[Stored data entries]

^^^^^^^^^^^^^^^^

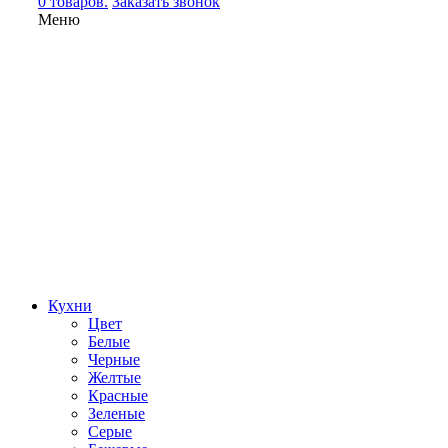
0 товаров.
Заказать звонок
Меню
Кухни
Цвет
Белые
Черные
Желтые
Красные
Зеленые
Серые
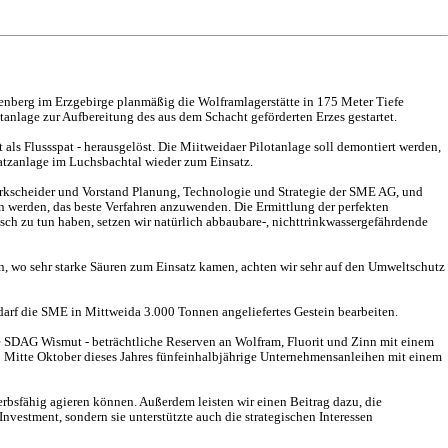
berg im Erzgebirge planmäßig die Wolframlagerstätte in 175 Meter Tiefe
tanlage zur Aufbereitung des aus dem Schacht geförderten Erzes gestartet.
als Flussspat - herausgelöst. Die Miitweidaer Pilotanlage soll demontiert werden,
atzanlage im Luchsbachtal wieder zum Einsatz.
, Markscheider und Vorstand Planung, Technologie und Strategie der SME AG, und
en werden, das beste Verfahren anzuwenden. Die Ermittlung der perfekten
ch zu tun haben, setzen wir natürlich abbaubare-, nichttrinkwassergefährdende
, wo sehr starke Säuren zum Einsatz kamen, achten wir sehr auf den Umweltschutz
darf die SME in Mittweida 3.000 Tonnen angeliefertes Gestein bearbeiten.
e SDAG Wismut - beträchtliche Reserven an Wolfram, Fluorit und Zinn mit einem
 Mitte Oktober dieses Jahres fünfeinhalbjährige Unternehmensanleihen mit einem
bsfähig agieren können. Außerdem leisten wir einen Beitrag dazu, die
nvestment, sondern sie unterstützte auch die strategischen Interessen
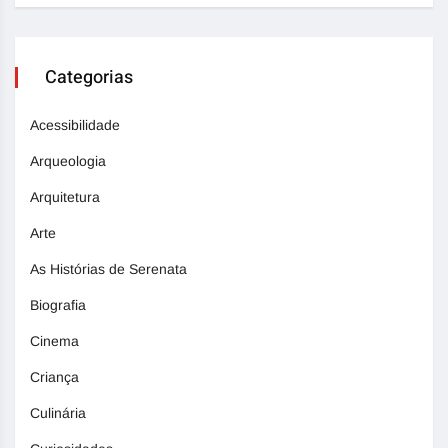
Categorias
Acessibilidade
Arqueologia
Arquitetura
Arte
As Histórias de Serenata
Biografia
Cinema
Criança
Culinária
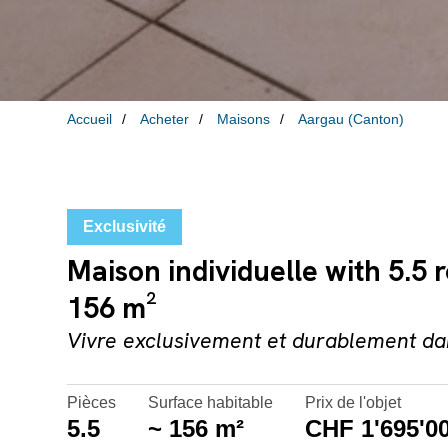
Accueil
Acheter
Maisons
Aargau (Canton)
Exclusivité
Maison individuelle with 5.5 
156 m²
Vivre exclusivement et durablement dan
Pièces
Surface habitable
Prix de l'objet
5.5
~ 156 m²
CHF 1'695'00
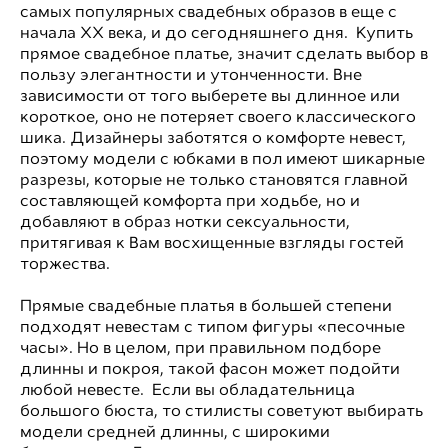
самых популярных свадебных образов в еще с
начала ХХ века, и до сегодняшнего дня. Купить
прямое свадебное платье, значит сделать выбор в
пользу элегантности и утонченности. Вне
зависимости от того выберете вы длинное или
короткое, оно не потеряет своего классического
шика. Дизайнеры заботятся о комфорте невест,
поэтому модели с юбками в пол имеют шикарные
разрезы, которые не только становятся главной
составляющей комфорта при ходьбе, но и
добавляют в образ нотки сексуальности,
притягивая к Вам восхищенные взгляды гостей
торжества.
Прямые свадебные платья в большей степени
подходят невестам с типом фигуры «песочные
часы». Но в целом, при правильном подборе
длинны и покроя, такой фасон может подойти
любой невесте. Если вы обладательница
большого бюста, то стилисты советуют выбирать
модели средней длинны, с широкими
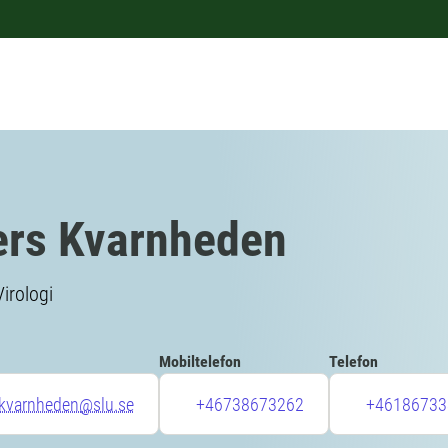
rs Kvarnheden
Virologi
Mobiltelefon
Telefon
.kvarnheden@slu.se
+46738673262
+46186733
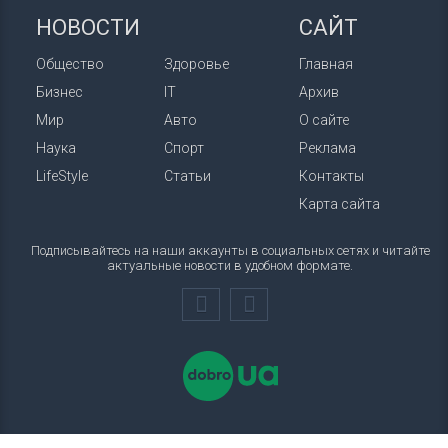
НОВОСТИ
САЙТ
Общество
Здоровье
Главная
Бизнес
IT
Архив
Мир
Авто
О сайте
Наука
Спорт
Реклама
LifeStyle
Статьи
Контакты
Карта сайта
Подписывайтесь на наши аккаунты в социальных сетях и читайте
актуальные новости в удобном формате.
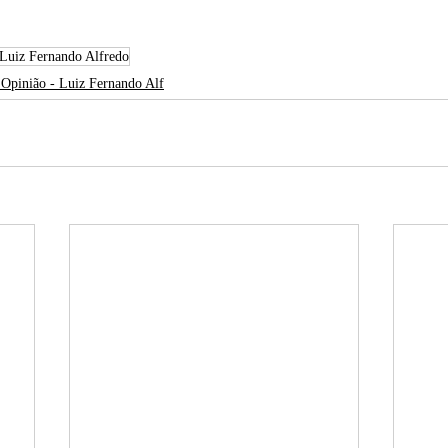
 Luiz Fernando Alfredo
 Opinião - Luiz Fernando Alf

^^^^^^^^^^^^^^^^

Your objective: Copy out the lines verbatim, from the start of the entries down through the line containing "CHF 1'695'00", and leave the pictures out of your answer.

Exercise result:
0 товаров.
Заказать звонок
Меню
Кухни
Цвет
Белые
Черные
Желтые
Красные
Зеленые
Серые
berg im Erzgebirge planmäßig die Wolframlagerstätte in 175 Meter Tiefe
tanlage zur Aufbereitung des aus dem Schacht geförderten Erzes gestartet.
als Flussspat - herausgelöst. Die Miitweidaer Pilotanlage soll demontiert werden,
atzanlage im Luchsbachtal wieder zum Einsatz.
, Markscheider und Vorstand Planung, Technologie und Strategie der SME AG, und
en werden, das beste Verfahren anzuwenden. Die Ermittlung der perfekten
ch zu tun haben, setzen wir natürlich abbaubare-, nichttrinkwassergefährdende
, wo sehr starke Säuren zum Einsatz kamen, achten wir sehr auf den Umweltschutz
darf die SME in Mittweida 3.000 Tonnen angeliefertes Gestein bearbeiten.
e SDAG Wismut - beträchtliche Reserven an Wolfram, Fluorit und Zinn mit einem
 Mitte Oktober dieses Jahres fünfeinhalbjährige Unternehmensanleihen mit einem
bsfähig agieren können. Außerdem leisten wir einen Beitrag dazu, die
nvestment, sondern sie unterstützte auch die strategischen Interessen
Categorias
Acessibilidade
Arqueologia
Arquitetura
Arte
As Histórias de Serenata
Biografia
Cinema
Criança
Culinária
Accueil
Acheter
Maisons
Aargau (Canton)
Exclusivité
Maison individuelle with 5.5 
156 m²
Vivre exclusivement et durablement dan
Pièces
Surface habitable
Prix de l'objet
5.5
~ 156 m²
CHF 1'695'00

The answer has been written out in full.